With approval of a US$20M loan from the World Bank to support a programme geared towards capacity building for Petroleum Resources Governance and Management, the South American country of Guyana is hoping to continue putting systems in place that could see it benefiting from the massive windfall expected from oil production.
In its appraisal of the US$20M programme, the World Bank said projected investments over the life of the initial planned developments by the private operators – which will develop around 20 percent of Guyana’s total gross recoverable resources – amount to US$19.4 billion.
The estimated export revenues at US$54/barrel from these initial projects alone could be around US$72.8 billion and government revenue around US$45.4 billion over the life of the projects (or an average of around US$2.1 billion/year). To put it in perspective, Guyana’s total government revenues were US$0.9 billion in 2017. The size of the discoveries presents, thus, an historic opportunity for Guyana to leverage the revenues generated from oil production into sustainable development and inclusive growth.
The international financial institution says the O&G sector in Guyana currently accounts for less than one percent of the country’s GDP but, in light of the major discoveries made so far and the considerable potential for additional oil and gas discoveries, it is expected to become a major economic driver. As current and forecasted O&G mega-project investments come on-line, Guyana is likely to achieve higher economic growth rates than ever before: growth is expected to accelerate from 2.1 percent in 2017 to 4.8 percent in 2018 in the run-up to the start of oil production in 2020. GDP growth is projected to briefly grow rapidly as new oil fields come into production while Gross National Product (GNP) – which excludes transfers abroad – will accelerate at a lower rate but remain sustainable over time.
The main economic impact of the oil sector on Guyana is expected to take place through oil revenues, which offer an opportunity to expand public investment in both human and physical capital, lifting key constraints to inclusive growth, the World Bank says.
The O&G sector is also expected to impact the economy through the sector’s demand for services and infrastructure, job creation, and the potential provision of cheaper and cleaner electricity – if Guyana’s new-found natural gas resources replace the costly, CO2 heavy and highly polluting Heavy Fuel Oil (HFO) in power generation.

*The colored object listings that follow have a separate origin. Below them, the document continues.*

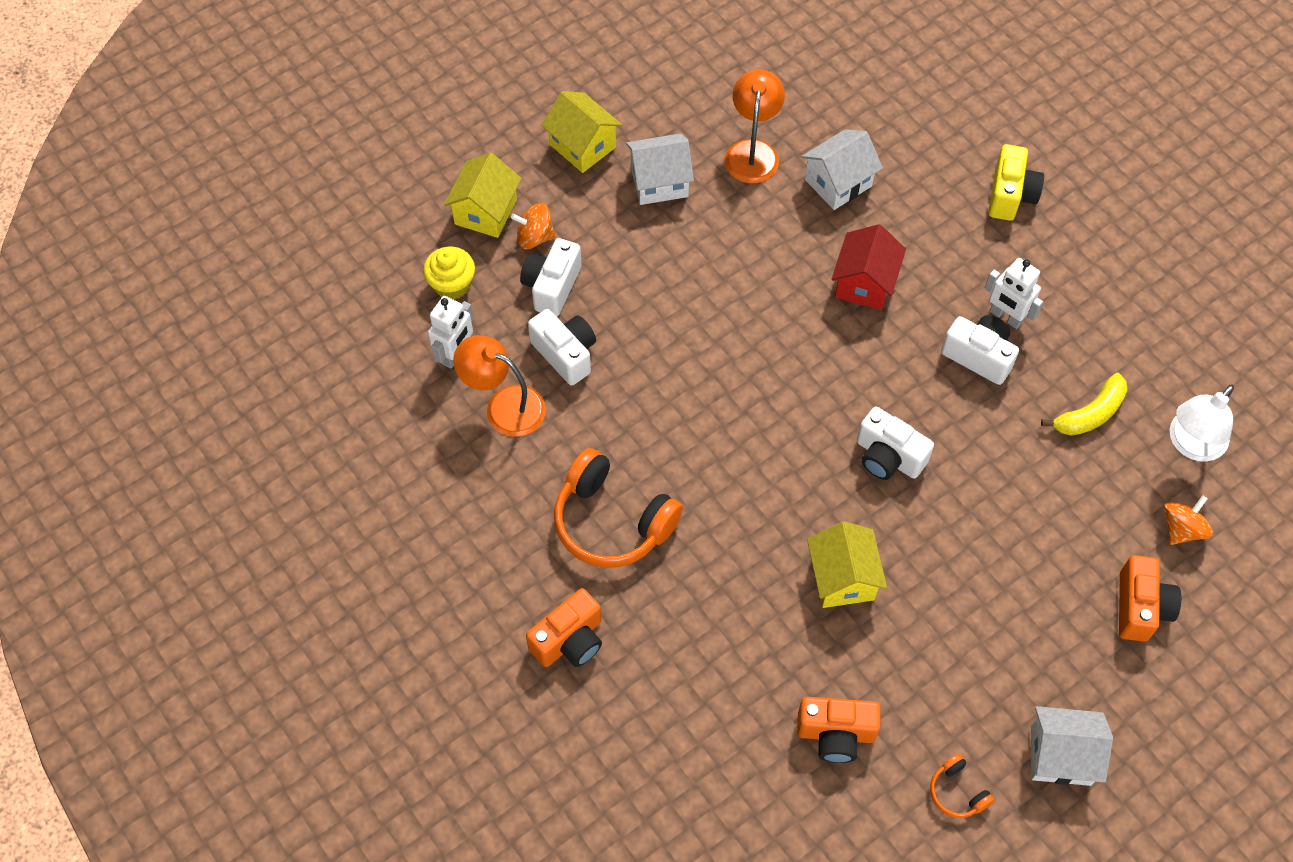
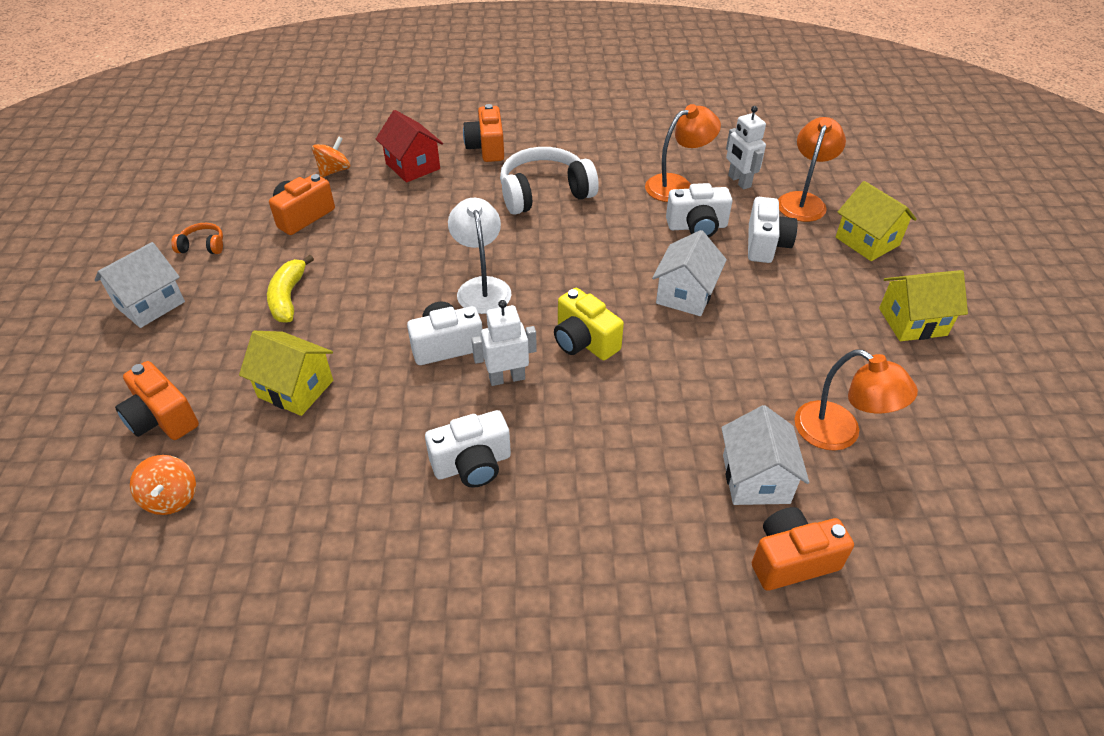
camera: 125 degrees right, 15 degrees down
(452, 285) = (803, 201): yellow cupcake -> orange lamp
(534, 237) = (822, 255): orange spinning top -> orange spinning top (334, 171)
(552, 286) = (765, 244): white camera -> white camera turned 45 degrees clockwise
(612, 521) = (544, 193): orange headphones -> white headphones
(659, 182) = (838, 350): white house -> white house (685, 294)
(842, 578) = (388, 270): yellow house -> yellow house (295, 389)
(864, 283) = (620, 428): red house -> red house (413, 166)
(886, 139) = (791, 560): none -> orange camera
(1005, 317) = (491, 515): white robot -> white robot (507, 378)
(1010, 195) = (632, 633): yellow camera -> yellow camera (584, 341)
(1090, 414) = (335, 510): yellow banana -> yellow banana (288, 297)
(1191, 444) = (219, 572): white lamp -> white lamp (482, 287)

However, the potential benefits do not come without a number of challenges. As a new oil and gas producer, Guyana lacks the policy, legal and regulatory frameworks and institutional capacity needed to maximize the benefits from expected oil revenues and minimize downside risks associated with oil revenues and growth of the sector.
The O&G sector affects multiple layers of the economy, impacts the livelihoods of present and future generations, the environment and local communities. If poorly managed, the development of O&G resources can be economically and socially costly for the country, failing to lead to sustainable economic growth, poverty reduction, and shared prosperity.
Additionally, there are environmental and social risks – usually low frequency but high impact – associated with O&G production that require effective and constant monitoring as well as significant investment in environmental damage prevention and response capacity, among others.
Notwithstanding, based on experience in resource-rich countries such as Australia, Canada, the United States, Chile, Botswana, several Gulf countries, Norway and others, positive impacts on overall poverty levels are achievable while mitigating risks. The World Bank said this could be achieved with good governance, investments in the quality and capacity of public and private institutions, investments in skills and technological capacities, efficient and transparent revenue collection and management, and sound macroeconomic and fiscal management policies.
To date, the ExxonMobil-led consortium of Hess and CNOOC has found more than 5.5 billion barrels of recoverable oil in Guyana’s Stabroek Block with first oil expected by 2020 from for the Liza Phase 1 Development. Multiple developments are expected over the next decade that could see Guyana production exceeding 750,000 barrels per day as early as 2025.